■ **Фрагмент страницы**:

──────────

Леонид Гурченко - Славяно-русские древности в «Слове о полке Игореве» и «небесное» государство Платона
Выводы
Мы добыли несколько исходных утверждений, которые имеют одинаковую силу как для Бояна, так для Илариона и для Никона.
1. Боян был связан с Тмутороканью; он хорошо знал те места, по которым пролег маршрут похода Игоря, когда он пошел «поискать града Тмутороканя», поэтому ему подобало петь песнь Игорю, будь он жив.
2. Иларион был родом из Тмуторокани.
3. Никон был точно так же связан с Тмутороканью. Более того, у него была устойчивая связь с этим княжеством.
4. Боян был любимцем великого князя Ярослава Мудрого, «коганя хоти».
5. Иларион был любимцем и сподвижником Ярослава, о чем свидетельствует как летописная статья 1051 г.: «Поставил Ярослав Илариона митрополитом, русского родом, в Святой Софии, собрав епископов», – так и вступительная статья к Номоканону, в которой Ярослав говорит, что он трудился вместе с митрополитом Иларионом над составлением церковного устава-судебника.

──────────

■ **Суть задания**:
1 > Почему, согласно фрагменту о «Слове о полке Игореве», Бояну подобало петь песнь Игорю? Ответьте в одном–трёх предложениях.
2 > Продолжите фрагмент о «Слове о полке Игореве» после его последнего предложения.
Приведённые далее строки взяты из другого источника.

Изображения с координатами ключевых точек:
──────────

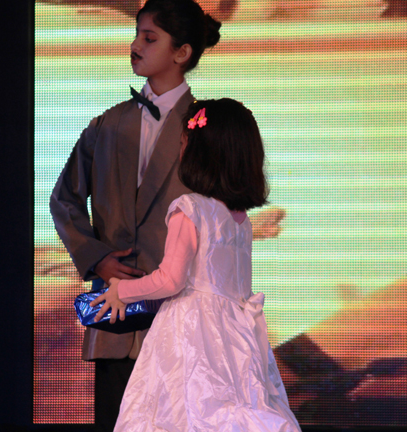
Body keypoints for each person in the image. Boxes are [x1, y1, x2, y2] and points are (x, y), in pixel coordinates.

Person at [50, 1, 222, 429]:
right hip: (116, 309)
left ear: (182, 52)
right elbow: (65, 198)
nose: (136, 45)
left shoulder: (207, 128)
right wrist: (96, 259)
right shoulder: (107, 124)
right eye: (136, 35)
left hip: (179, 314)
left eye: (149, 38)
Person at [92, 98, 302, 431]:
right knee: (232, 406)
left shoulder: (189, 208)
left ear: (200, 152)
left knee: (184, 409)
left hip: (193, 330)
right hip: (237, 335)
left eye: (183, 143)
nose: (180, 151)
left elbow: (170, 280)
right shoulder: (240, 221)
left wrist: (122, 290)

──────────

■ **Ответы на задания**:
1 > Боян был связан с Тмутороканью и хорошо знал те места, по которым пролег маршрут похода Игоря, когда тот пошел «поискать града Тмутороканя».

2 >
6. Иларион-Никон мог быть также и любимцем великого князя Всеволода, сына Ярослава Мудрого. Во-первых, Ярослав любил Всеволода за его кротость больше всех своих сыновей и держал его всегда при себе. Во-вторых, Всеволод воздавал честь епископам и пресвитерам, особенно же любил черноризцев. Вооружившись этими фактами, в общем виде можно сказать, что Всеволод, любя монахов, не мог обделить вниманием Илариона-Никона, любимца и сподвижника своего отца. Принимая такое допущение, мы должны сказать, что расположение Всеволода к Бояну-Илариону-Никону включает в себя и факт приобретения земли Бояна вдовой Всеволода.
7. Боян выступил («ходил») против Святослава Ярославича.
8. Иларион-Никон сделал то же самое, требуя от Святослава вернуть старшему брату Изяславу киевский престол. Хотя это является допущением, однако соответствующий текст Жития Феодосия не создает трудностей для такого заключения.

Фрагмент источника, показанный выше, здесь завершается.